Problem to solve: Return the listing below unchanged, minus its pictures.

Data shown:
########

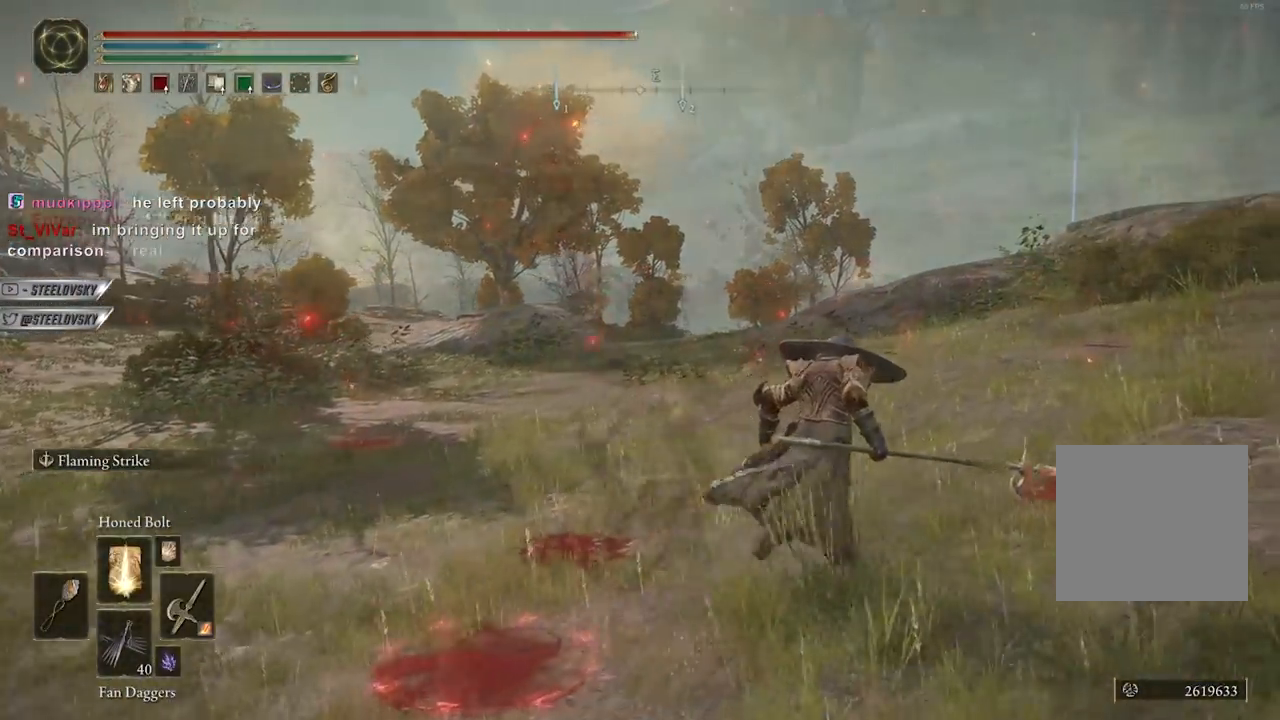
{"buttons": ["B"], "left_stick": "down", "right_stick": "center", "events": [[200, "right_stick", "left"], [233, "left_stick", "down-right"], [283, "right_stick", "center"], [317, "left_stick", "down"]]}
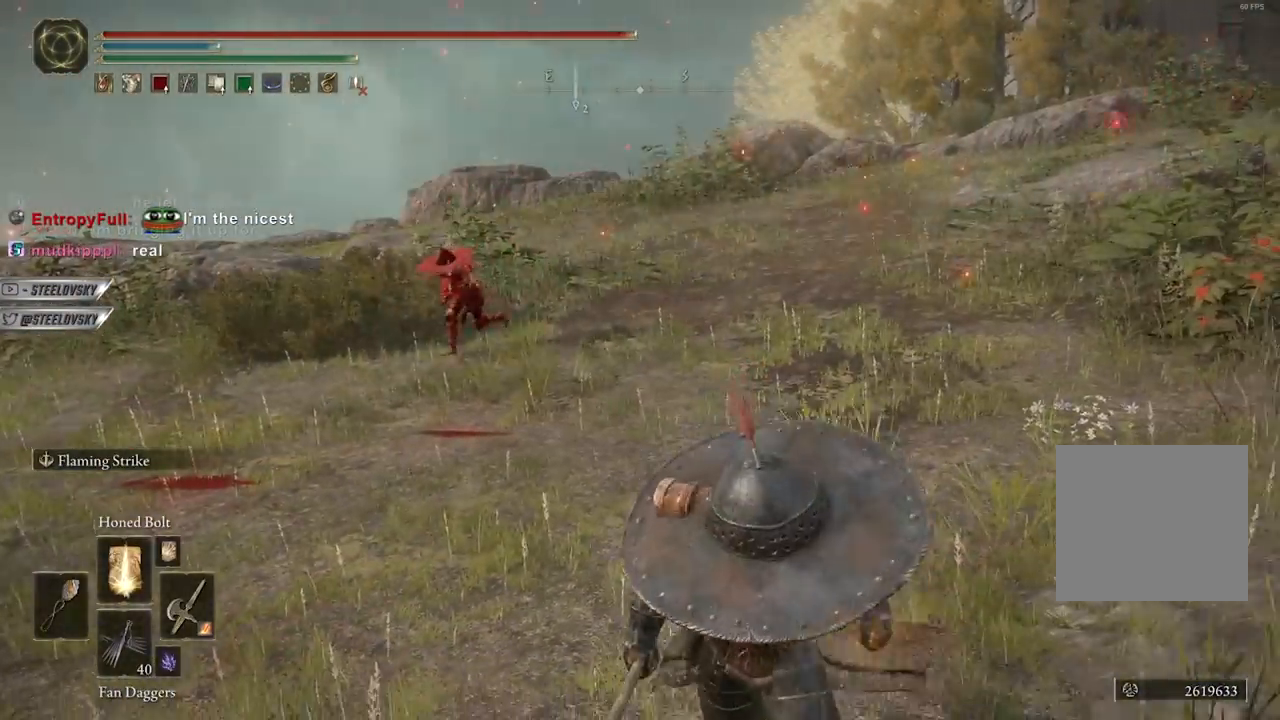
{"buttons": ["B"], "left_stick": "down-right", "right_stick": "center", "events": [[133, "left_stick", "left"], [217, "left_stick", "up"], [333, "left_stick", "right"], [383, "left_stick", "down-right"], [383, "right_stick", "left"], [483, "right_stick", "center"]]}
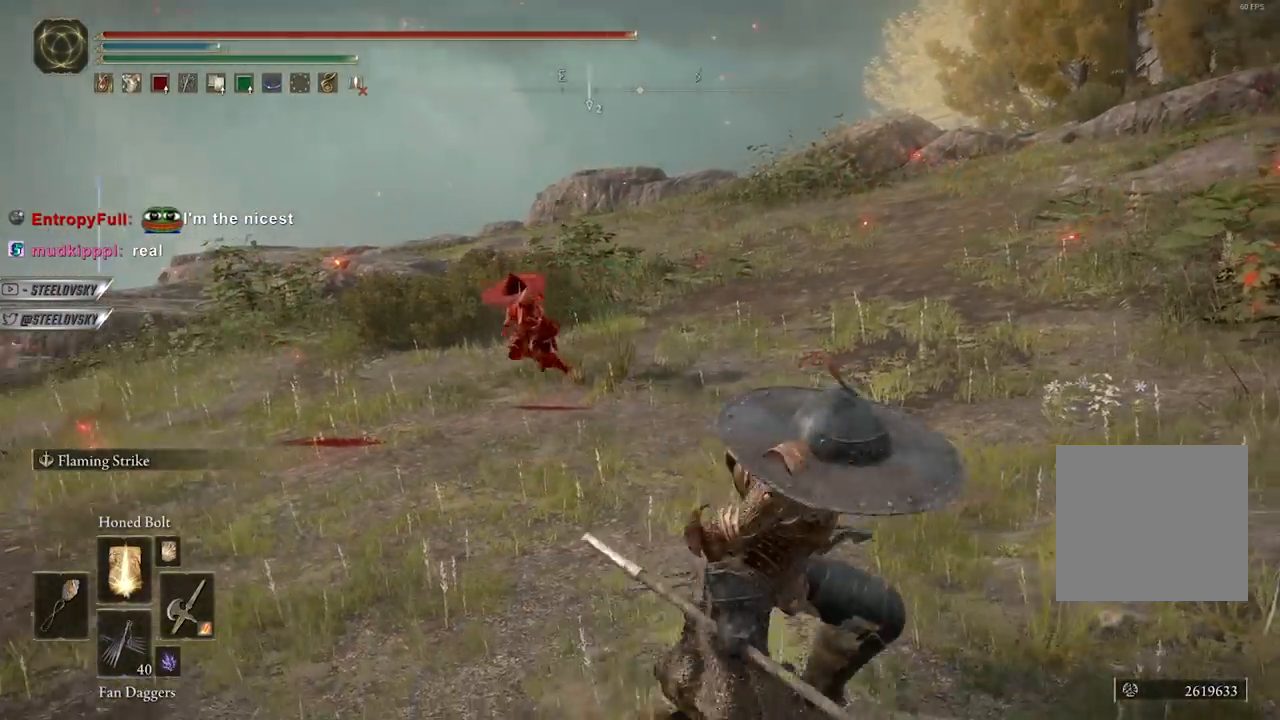
{"buttons": ["B"], "left_stick": "up-right", "right_stick": "center", "events": [[233, "left_stick", "up-right"], [267, "right_stick", "up-left"], [333, "left_stick", "up"], [367, "right_stick", "center"], [500, "left_stick", "up-right"]]}
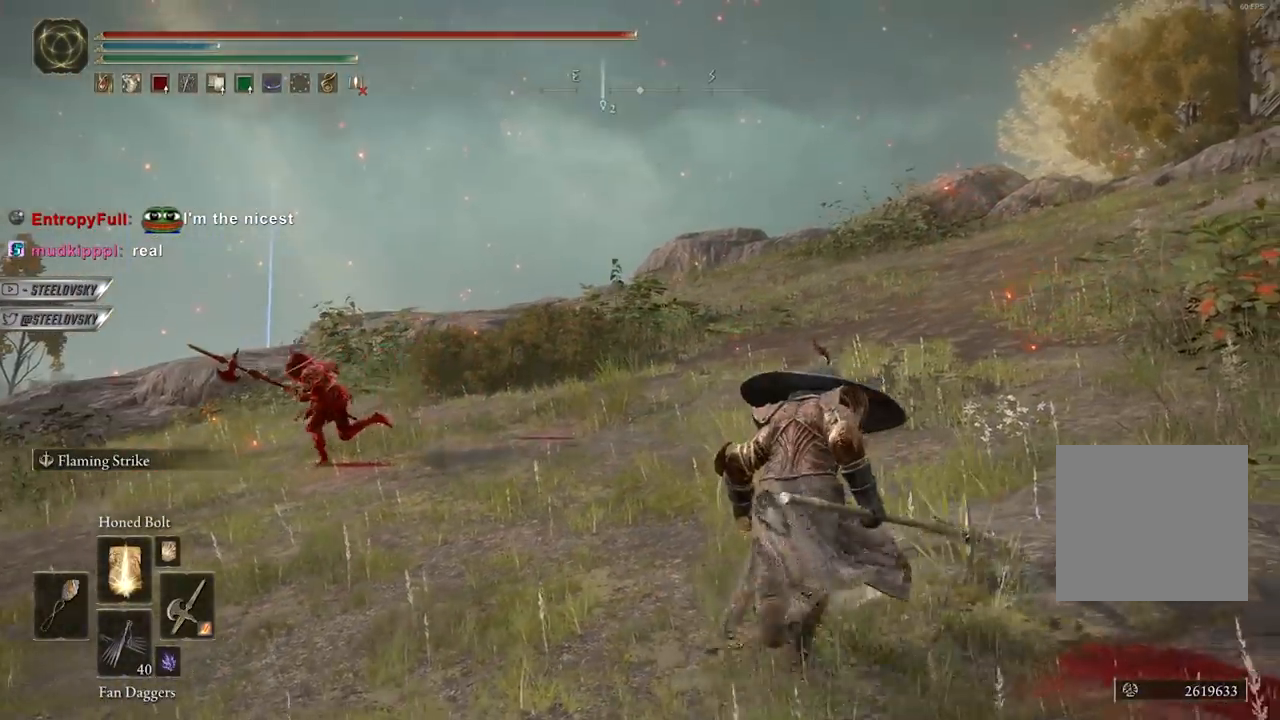
{"buttons": [], "left_stick": "up-left", "right_stick": "center", "events": [[33, "right_stick", "left"], [117, "B", "up"], [133, "L2", "down"], [217, "right_stick", "center"], [250, "L2", "up"], [300, "left_stick", "up-left"], [333, "right_stick", "left"], [483, "right_stick", "center"]]}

########

The answer:
{"buttons": ["B"], "left_stick": "down", "right_stick": "center", "events": [[200, "right_stick", "left"], [233, "left_stick", "down-right"], [283, "right_stick", "center"], [317, "left_stick", "down"]]}
{"buttons": ["B"], "left_stick": "down-right", "right_stick": "center", "events": [[133, "left_stick", "left"], [217, "left_stick", "up"], [333, "left_stick", "right"], [383, "left_stick", "down-right"], [383, "right_stick", "left"], [483, "right_stick", "center"]]}
{"buttons": ["B"], "left_stick": "up-right", "right_stick": "center", "events": [[233, "left_stick", "up-right"], [267, "right_stick", "up-left"], [333, "left_stick", "up"], [367, "right_stick", "center"], [500, "left_stick", "up-right"]]}
{"buttons": [], "left_stick": "up-left", "right_stick": "center", "events": [[33, "right_stick", "left"], [117, "B", "up"], [133, "L2", "down"], [217, "right_stick", "center"], [250, "L2", "up"], [300, "left_stick", "up-left"], [333, "right_stick", "left"], [483, "right_stick", "center"]]}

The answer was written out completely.